Marshall envisioned linking the farms of the Shenandoah Valley and his Piedmont region at the Manassas Gap with both the port of Alexandria, Virginia and Richmond, Virginia. Marshall became the president of the Manassas Gap Railroad, which obtained a charter from the Virginia General Assembly in 1850. That year Marshall also sold the home constructed for him and his new wife after their wedding, Carrington, and moved to a farm about a mile away in Markham near the new line). The railway would link Strasburg, Virginia to Tudor Hall (a/k/a Manassas Junction, later renamed Manassas, Virginia), where it joined with the Orange and Alexandria Railroad (O&A), which thus linked the piedmont and Shenandoah Valley farmers to the ports of Alexandria, Virginia and Washington, D.C. as well as Richmond, Virginia.
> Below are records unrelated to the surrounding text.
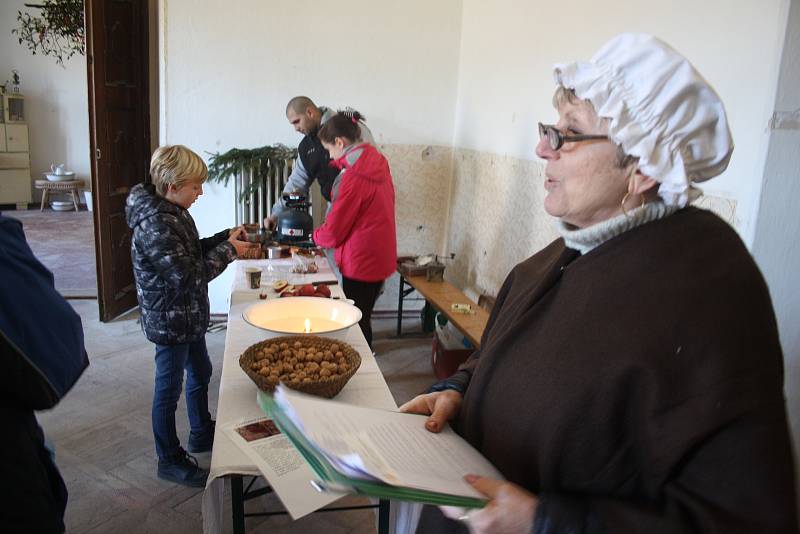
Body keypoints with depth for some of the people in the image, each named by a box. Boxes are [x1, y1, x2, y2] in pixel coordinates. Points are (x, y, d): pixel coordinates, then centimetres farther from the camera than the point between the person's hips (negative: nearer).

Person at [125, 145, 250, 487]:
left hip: (189, 316, 10)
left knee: (201, 373, 24)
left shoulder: (173, 211, 3)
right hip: (170, 321, -10)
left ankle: (202, 433, 45)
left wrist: (225, 237, 1)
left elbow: (191, 251, 15)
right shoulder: (155, 224, -27)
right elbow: (188, 275, -29)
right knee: (169, 388, 6)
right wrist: (228, 251, -20)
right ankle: (170, 460, 24)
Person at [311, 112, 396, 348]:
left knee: (356, 320, 4)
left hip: (361, 261, -8)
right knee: (363, 317, 20)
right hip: (380, 256, 8)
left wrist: (316, 236, 5)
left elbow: (334, 230, -14)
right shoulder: (377, 161, 4)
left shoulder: (354, 176, -21)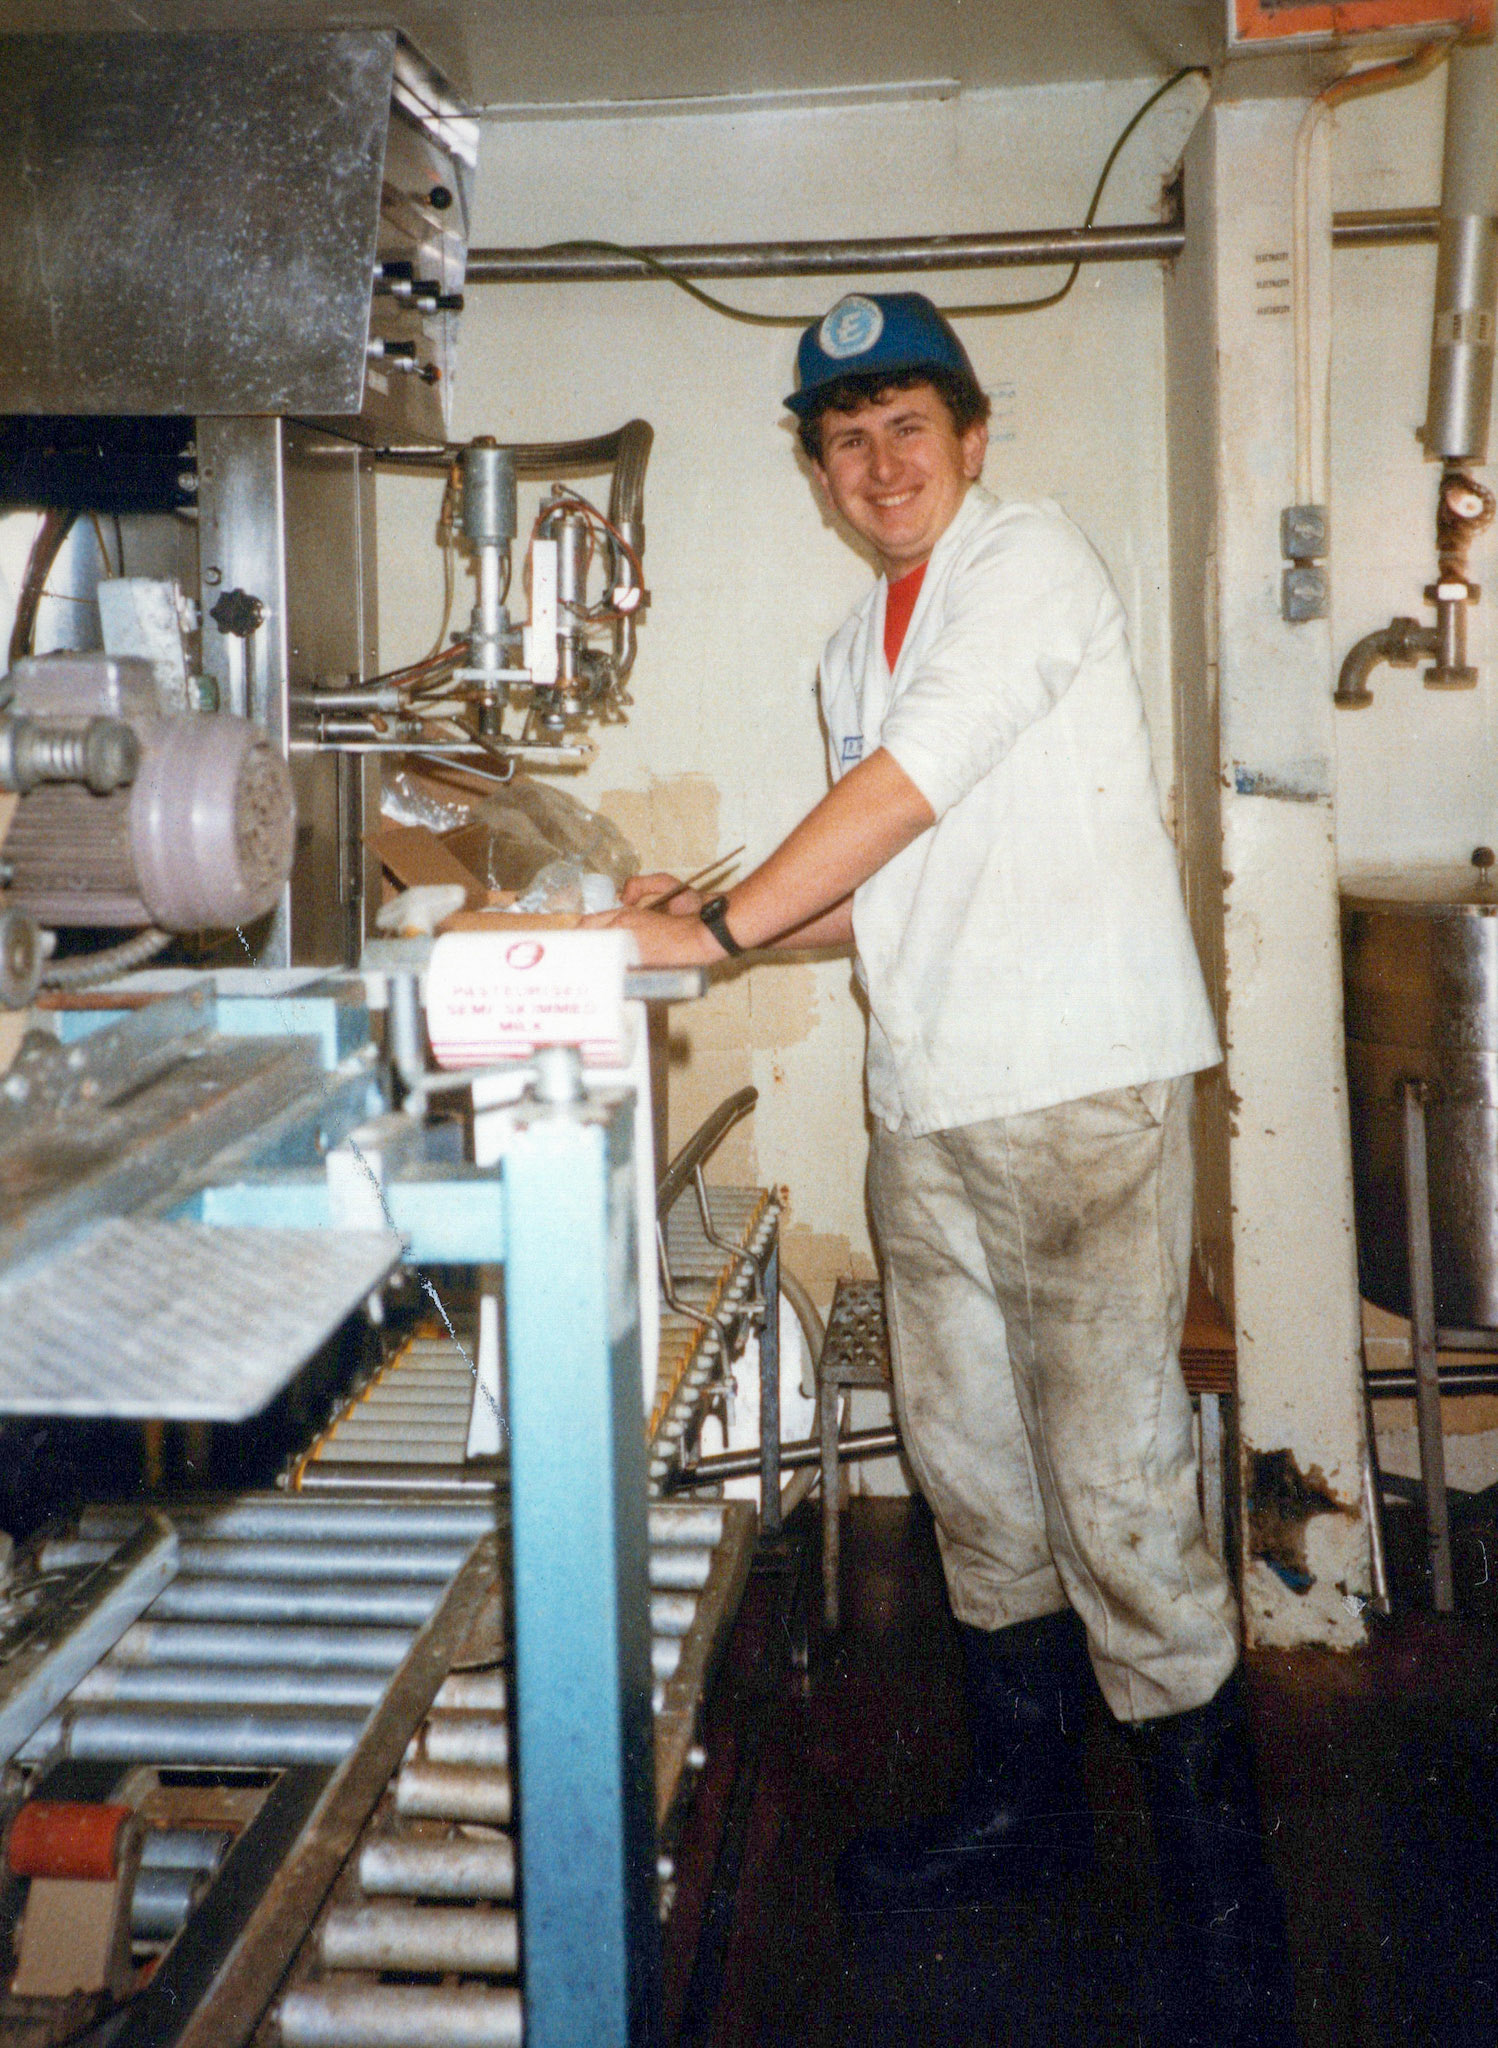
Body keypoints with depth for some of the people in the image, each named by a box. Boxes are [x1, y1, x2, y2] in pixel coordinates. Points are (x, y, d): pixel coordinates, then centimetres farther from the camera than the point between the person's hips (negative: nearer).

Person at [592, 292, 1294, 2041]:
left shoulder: (1031, 561, -6)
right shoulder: (854, 649, 19)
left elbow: (911, 785, -17)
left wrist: (714, 927, -15)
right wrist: (710, 930, 10)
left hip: (1080, 1090, -8)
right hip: (927, 1104, 8)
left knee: (1114, 1479, -7)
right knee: (968, 1459, 14)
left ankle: (1218, 1881, 7)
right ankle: (1026, 1795, 32)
Construction began, and by 1854 the line extended from Mount Jackson, Virginia to Manassas. Towns also grew on the route, including Markham, Fauquier County, Virginia near Marshall's home. To reduce lease payments to the O&A, the MGRR began raising funds to construct an alternate line between Gainesville, Virginia and Alexandria. However, opposition of some landowners delayed construction, until the Panic of 1857 made financing difficult.

During American Civil War, Confederate troops embarked in Delaplane, Virginia to the First Battle of Manassas. Portions of the unfinished MGRR Independent Line also served as earthworks for Confederate troops at the Second Battle of Manassas. Both armies used the railroad to transport troops as well as supplies. Sections of the line were destroyed many times; none of its rolling stock survived the war. Furthermore, his son James Keith Marshall was commissioned a Confederate officer and died at the Battle of Gettysburg.

In 1867, Marshall sold the remaining assets of the Manassas Gap Railroad to the Orange and Alexandria Railroad, which completed and rebuilt it before being absorbed into the Richmond and Danville Railroad, which expanded into a multi-state system of over 3,000 miles. After his death (and the railroad's bankruptcy after the Panic of 1893, it was absorbed into the Southern Railway.

Meanwhile, Marshall built a new home, Innis, in 1871-1872, and continued farming.

Death and legacy

Marshall died at home, Innis, in 1882, and was buried in the cemetery of Leeds Episcopal Church. Some of his correspondence is archived at the Virginia Historical Society and the University of Virginia archive. Both Carrington and Innis survive today, and since 2007 have been designated contributing buildings in the John Marshall Leeds Manor Rural Historic District.